=== Document ===

ECLI:NL:HR:2008:BG5663

Hoge Raad

Datum uitspraak
2 december 2008
Publicatiedatum
5 april 2013
Zaaknummer
07/11095 Hs
Instantie
Hoge Raad
Type
Uitspraak
Rechtsgebied
Strafrecht
Procedures
  • Herziening
Rechters
Vindplaatsen
  • Rechtspraak.nl
AI samenvatting door LexboostAutomatisch gegenereerd

Herziening van een veroordeling wegens diefstal door middel van braak in een apotheek met geuridentificatieproeven

In deze zaak heeft de Hoge Raad op 2 december 2008 uitspraak gedaan over een herzieningsverzoek van de aanvrager, die was veroordeeld voor diefstal door middel van braak in een apotheek. De aanvrager stelde dat de geuridentificatieproeven, die in zijn zaak waren uitgevoerd, onbetrouwbaar waren en dat dit een omstandigheid was die tot vrijspraak had moeten leiden. De Hoge Raad oordeelde dat, ook zonder de resultaten van de geuridentificatieproeven, voldoende bewijs aanwezig was om de aanvrager als een van de daders van de inbraak aan te wijzen. De feiten van de zaak omvatten een inbraak in de nacht van 19 oktober 2003, waarbij computers werden gestolen. De politie had verschillende verdachten aangehouden, waaronder de aanvrager, en er waren diverse bewijsmiddelen verzameld, zoals getuigenverklaringen en technisch onderzoek. De Hoge Raad concludeerde dat er geen ernstig vermoeden bestond dat de aanvrager vrijgesproken zou zijn als de rechter op de hoogte was geweest van de onregelmatigheden rondom de geuridentificatieproeven. De aanvrage tot herziening werd dan ook afgewezen.

Uitspraak

2 december 2008
Strafkamer
nr. 07/11095 Hs
RR
Hoge Raad der Nederlanden
Arrest
op een aanvrage tot herziening van een in kracht van gewijsde gegaan vonnis van de Politierechter in de Rechtbank te Utrecht van 26 juli 2005, parketnummer 16/351390-03, ingediend door mr. A.M.R. van Ginneken, advocaat te Utrecht, namens:
[Aanvrager], geboren te [geboorteplaats] op [geboortedatum] 1983, wonende te [woonplaats].
1. De uitspraak waarvan herziening is gevraagd
De Politierechter heeft de aanvrager ter zake van "diefstal door twee of meer verenigde personen waarbij de schuldige zich de toegang tot de plaats van het misdrijf heeft verschaft door middel van braak", veroordeeld tot een werkstraf voor de duur van dertig uren, subsidiair vijftien dagen hechtenis.

=== Records ===

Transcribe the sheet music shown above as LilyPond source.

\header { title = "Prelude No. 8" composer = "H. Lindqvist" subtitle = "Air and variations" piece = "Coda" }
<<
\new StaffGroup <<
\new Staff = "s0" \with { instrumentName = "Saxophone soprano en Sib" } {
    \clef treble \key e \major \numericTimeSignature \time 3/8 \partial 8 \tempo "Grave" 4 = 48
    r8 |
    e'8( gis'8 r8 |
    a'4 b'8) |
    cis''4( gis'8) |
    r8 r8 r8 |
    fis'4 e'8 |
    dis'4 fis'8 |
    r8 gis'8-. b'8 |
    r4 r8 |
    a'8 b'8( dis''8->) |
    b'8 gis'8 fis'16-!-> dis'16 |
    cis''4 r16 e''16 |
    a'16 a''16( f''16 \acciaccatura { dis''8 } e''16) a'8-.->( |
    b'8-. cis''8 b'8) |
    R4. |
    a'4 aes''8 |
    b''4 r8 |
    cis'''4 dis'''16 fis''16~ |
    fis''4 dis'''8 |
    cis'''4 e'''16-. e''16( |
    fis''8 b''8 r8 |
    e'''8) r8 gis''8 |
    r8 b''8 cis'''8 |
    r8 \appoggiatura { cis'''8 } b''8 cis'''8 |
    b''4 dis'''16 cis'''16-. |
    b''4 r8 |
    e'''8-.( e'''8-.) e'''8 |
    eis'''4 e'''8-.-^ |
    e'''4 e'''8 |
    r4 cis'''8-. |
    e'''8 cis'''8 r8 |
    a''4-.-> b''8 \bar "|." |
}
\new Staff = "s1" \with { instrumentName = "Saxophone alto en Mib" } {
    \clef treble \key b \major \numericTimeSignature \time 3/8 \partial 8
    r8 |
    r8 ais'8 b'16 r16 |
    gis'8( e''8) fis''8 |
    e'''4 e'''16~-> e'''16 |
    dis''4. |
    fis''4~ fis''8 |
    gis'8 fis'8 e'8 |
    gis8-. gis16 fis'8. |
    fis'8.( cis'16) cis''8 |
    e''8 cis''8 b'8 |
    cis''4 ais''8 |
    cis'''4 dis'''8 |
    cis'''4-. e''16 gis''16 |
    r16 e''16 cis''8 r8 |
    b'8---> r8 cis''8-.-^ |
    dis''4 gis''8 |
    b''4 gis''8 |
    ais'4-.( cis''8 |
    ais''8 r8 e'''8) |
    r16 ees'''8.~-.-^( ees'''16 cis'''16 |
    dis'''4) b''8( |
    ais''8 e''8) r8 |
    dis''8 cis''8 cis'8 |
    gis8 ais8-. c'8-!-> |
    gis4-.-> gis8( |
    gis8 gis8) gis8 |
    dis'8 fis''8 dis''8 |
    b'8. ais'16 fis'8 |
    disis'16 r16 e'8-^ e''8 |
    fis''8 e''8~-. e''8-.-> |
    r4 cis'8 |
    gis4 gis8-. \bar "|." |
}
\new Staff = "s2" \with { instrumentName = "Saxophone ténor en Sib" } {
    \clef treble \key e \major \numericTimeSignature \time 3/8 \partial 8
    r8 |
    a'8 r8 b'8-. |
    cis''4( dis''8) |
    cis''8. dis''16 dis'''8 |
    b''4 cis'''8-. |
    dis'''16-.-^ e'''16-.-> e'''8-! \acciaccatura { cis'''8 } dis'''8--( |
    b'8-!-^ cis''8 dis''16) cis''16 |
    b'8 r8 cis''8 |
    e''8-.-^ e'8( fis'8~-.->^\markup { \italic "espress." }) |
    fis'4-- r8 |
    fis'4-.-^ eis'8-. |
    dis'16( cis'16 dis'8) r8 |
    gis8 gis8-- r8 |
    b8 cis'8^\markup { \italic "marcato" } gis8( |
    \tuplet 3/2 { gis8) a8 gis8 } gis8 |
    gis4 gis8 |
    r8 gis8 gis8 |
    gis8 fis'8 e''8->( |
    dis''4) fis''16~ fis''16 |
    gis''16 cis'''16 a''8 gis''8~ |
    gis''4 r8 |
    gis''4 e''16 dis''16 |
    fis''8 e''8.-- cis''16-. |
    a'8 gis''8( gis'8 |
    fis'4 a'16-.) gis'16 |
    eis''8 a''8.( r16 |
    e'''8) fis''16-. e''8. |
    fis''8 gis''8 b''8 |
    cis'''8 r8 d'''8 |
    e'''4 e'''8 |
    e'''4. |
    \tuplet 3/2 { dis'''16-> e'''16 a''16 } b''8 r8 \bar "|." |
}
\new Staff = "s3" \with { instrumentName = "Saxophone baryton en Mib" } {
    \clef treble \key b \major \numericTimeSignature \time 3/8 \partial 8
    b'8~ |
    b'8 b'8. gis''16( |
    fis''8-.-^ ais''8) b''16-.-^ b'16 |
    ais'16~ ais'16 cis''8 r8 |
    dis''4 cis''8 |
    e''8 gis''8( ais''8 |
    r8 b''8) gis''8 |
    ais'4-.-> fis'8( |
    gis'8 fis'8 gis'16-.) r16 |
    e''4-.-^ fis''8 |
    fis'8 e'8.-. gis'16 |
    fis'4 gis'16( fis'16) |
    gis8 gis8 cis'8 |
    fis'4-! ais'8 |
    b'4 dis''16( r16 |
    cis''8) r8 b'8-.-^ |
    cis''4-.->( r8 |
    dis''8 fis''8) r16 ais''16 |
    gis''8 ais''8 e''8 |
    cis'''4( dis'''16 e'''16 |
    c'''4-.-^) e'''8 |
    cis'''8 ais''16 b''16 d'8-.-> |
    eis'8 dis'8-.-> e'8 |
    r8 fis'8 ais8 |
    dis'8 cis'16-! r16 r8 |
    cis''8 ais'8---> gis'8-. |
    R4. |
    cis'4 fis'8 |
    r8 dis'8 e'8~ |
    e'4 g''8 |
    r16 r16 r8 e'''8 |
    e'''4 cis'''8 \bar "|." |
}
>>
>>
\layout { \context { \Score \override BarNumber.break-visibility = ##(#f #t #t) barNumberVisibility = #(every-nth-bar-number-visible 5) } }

===

__Opdracht__.
Schrijf het stuk van "1. De uitspraak" tot en met "vijftien dagen hechtenis." uit de herzieningsuitspraak opnieuw uit en wissel daarin "werkstraf" om voor "taakstraf". Deze records zijn afkomstig uit een andere bron.

__Uitwerking__.
1. De uitspraak waarvan herziening is gevraagd
De Politierechter heeft de aanvrager ter zake van "diefstal door twee of meer verenigde personen waarbij de schuldige zich de toegang tot de plaats van het misdrijf heeft verschaft door middel van braak", veroordeeld tot een taakstraf voor de duur van dertig uren, subsidiair vijftien dagen hechtenis.